Aperture Priority Mode allows you to set your desired aperture (f-stop) and let the camera determine the shutter speed needed for each bracket.

Having used both, I find that I get more consistent results using Aperture Priority mode.

Drive Mode

If you have a Continuous or Burst mode available, use it! This lets you shoot your brackets as fast as your camera allows. Capturing you brackets in quick succession will help to minimize any camera shake between the frames. If you are shooting a scene with moving subjects like people, trees or animals then shooting in burst mode can also help reduce the amount of movement between your brackets.

Reference Display for HDR - Canon 60D - Curt Fleenor Photography
A shutter release cable is a very cheap and handy tool to have for shooting HDR brackets.
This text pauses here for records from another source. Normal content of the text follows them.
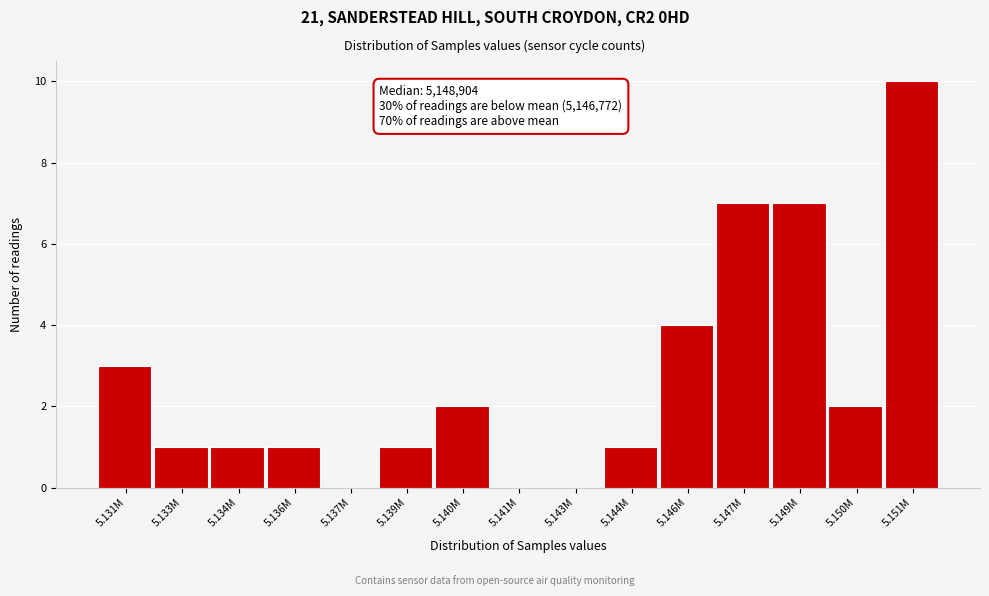

Reading left to right, extract all data points from this chart.

5.131M=3	5.133M=1	5.134M=1	5.136M=1	5.137M=0	5.139M=1	5.140M=2	5.141M=0	5.143M=0	5.144M=1	5.146M=4	5.147M=7	5.149M=7	5.150M=2	5.151M=10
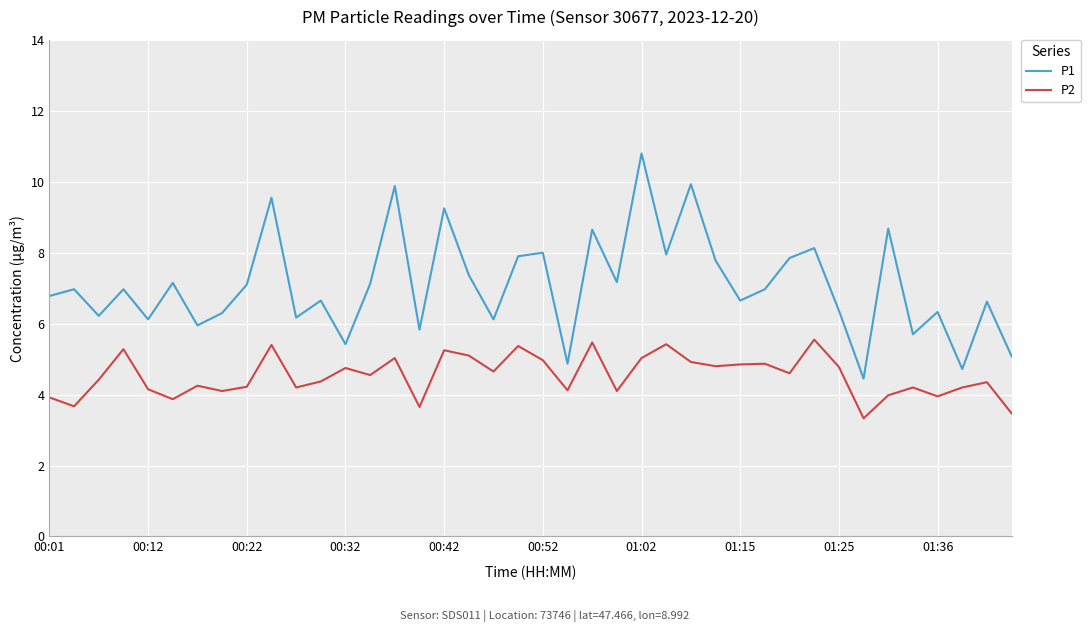

Which series has the largest range (max minus min)?

P1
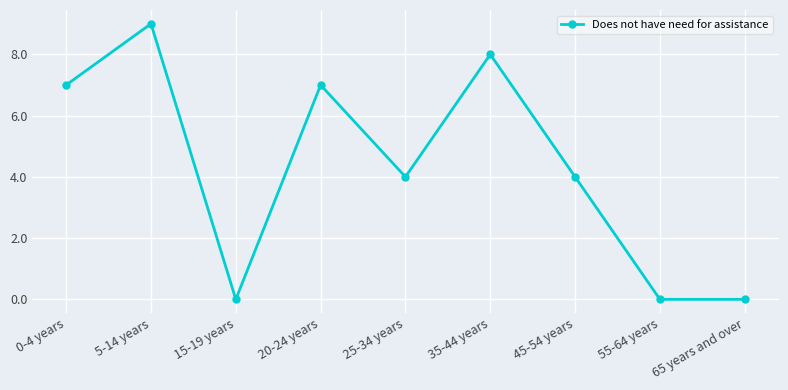

Which label corresponds to the largest value in the chart?

5-14 years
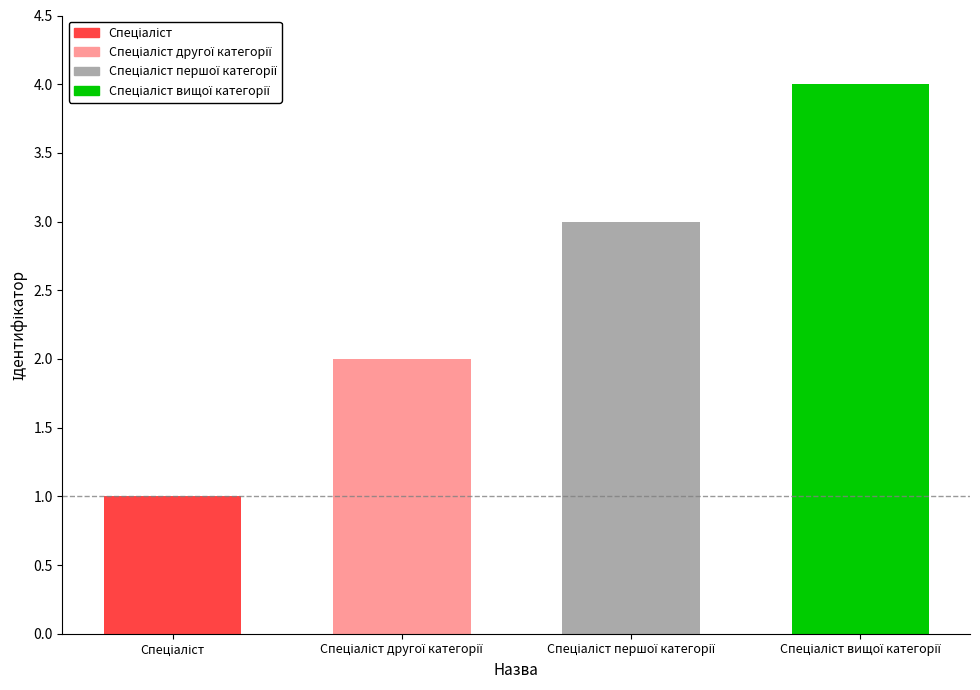

Reading left to right, what are all the values shown in this chart?

1	2	3	4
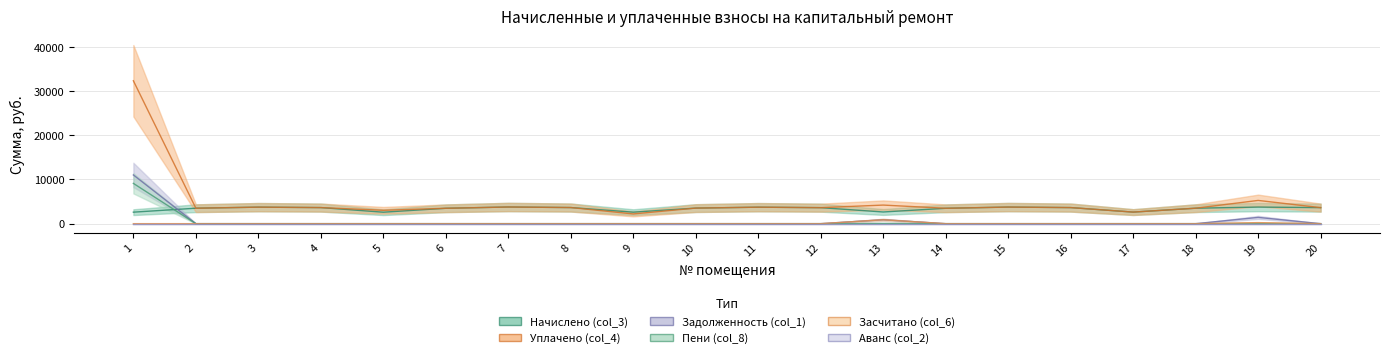

Reading left to right, list all the values displayed in this chart.

Начислено (col_3): 1=2599.9	2=3494.2	3=3734.3	4=3634.9	5=2591.6	6=3477.6	7=3767.4	8=3643.2	9=2599.9	10=3519.0	11=3726.0	12=3618.4	13=2641.3	14=3477.6	15=3750.8	16=3634.9	17=2616.5	18=3494.2	19=3750.8	20=3626.6
Засчитано (col_6): 1=0.0	2=0.0	3=0.0	4=0.0	5=0.0	6=0.0	7=0.0	8=0.0	9=0.0	10=0.0	11=0.0	12=0.0	13=880.4	14=0.0	15=0.0	16=0.0	17=0.0	18=0.0	19=235.7	20=0.0
Задолженность (col_1): 1=11020.3	2=0.0	3=0.0	4=0.0	5=0.0	6=0.0	7=0.0	8=0.0	9=0.0	10=0.0	11=0.0	12=0.0	13=880.4	14=0.0	15=0.0	16=0.0	17=0.0	18=0.0	19=1414.9	20=0.0
Пени (col_8): 1=9110.5	2=0.0	3=0.0	4=0.0	5=0.0	6=0.0	7=0.0	8=0.0	9=0.0	10=0.0	11=0.0	12=0.0	13=48.7	14=0.0	15=0.0	16=0.0	17=0.0	18=0.0	19=25.3	20=0.9
Уплачено (col_4): 1=32320.2	2=3494.2	3=3734.3	4=3634.9	5=3023.6	6=3477.6	7=3767.4	8=3643.2	9=2197.8	10=3519.0	11=3726.0	12=3618.4	13=4203.0	14=3477.6	15=3750.8	16=3634.9	17=2616.5	18=3494.2	19=5254.7	20=3626.6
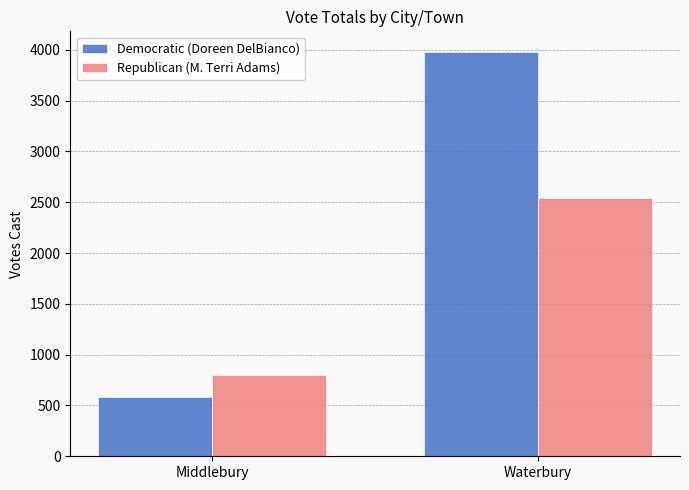

Count the number of data series in this chart.

2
A release cable lets you fire off your brackets without physically touching your camera. This can all but eliminate camera shake.

If you don’t have a shutter release cable don’t worry there is another option and it is built right into your camera. Using the self-timer mode in conjunction with the Auto Exposure Bracketing mode will achieve the same result. Turn on Auto Exposure Bracketing and get your shot setup. Change your drive mode to Self-Timer, press the shutter button and stand back. All of your brackets will be taken when the timer goes off, no cable required!

Metering Mode

As a general rule, I will use Evaluative Metering mode (Matrix mode on Nikon) when shooting HDR brackets. This mode averages the entire scene to determine the correct exposure. I have found it to provide the most even distribution of exposure across brackets


Choose the area of the image that you want to be the focal point. Use either manual or auto to lock in your focus on that point but always switch back to manual before you begin taking your brackets. Your camera will try to refocus between frames if you don’t set it to manual. I’ve forgotten to do this more times than I care to admit and nothing is more annoying.

Custom Menu for HDR - Canon 60D - Curt Fleenor Photography
This is a lot of information to process so here’s a quick recap:

Shoot in RAW
Lowest ISO
Aperture Priority
Continuous or Burst mode
Evaluative (Matrix) Metering
Manual Focus

These simple pointers were the most helpful for me when I first started shooting HDR. Using them consistently over time has helped me to bring home better sets of brackets and has saved me lots of time in post processing. Hopefully, you’ll find them useful too!

My photographic journey has taken me from simple landscape photos into the world of High Dynamic Range (HDR) images and long exposures. I use these disciplines to bring out the beauty of the world around us. Landscape photography is my first love but great images are everywhere and there is an ever-expanding set of tools available to the modern photographer to help create a unique vision. This is an amazing field whose technology is expanding exponentially and I am willing to try it all!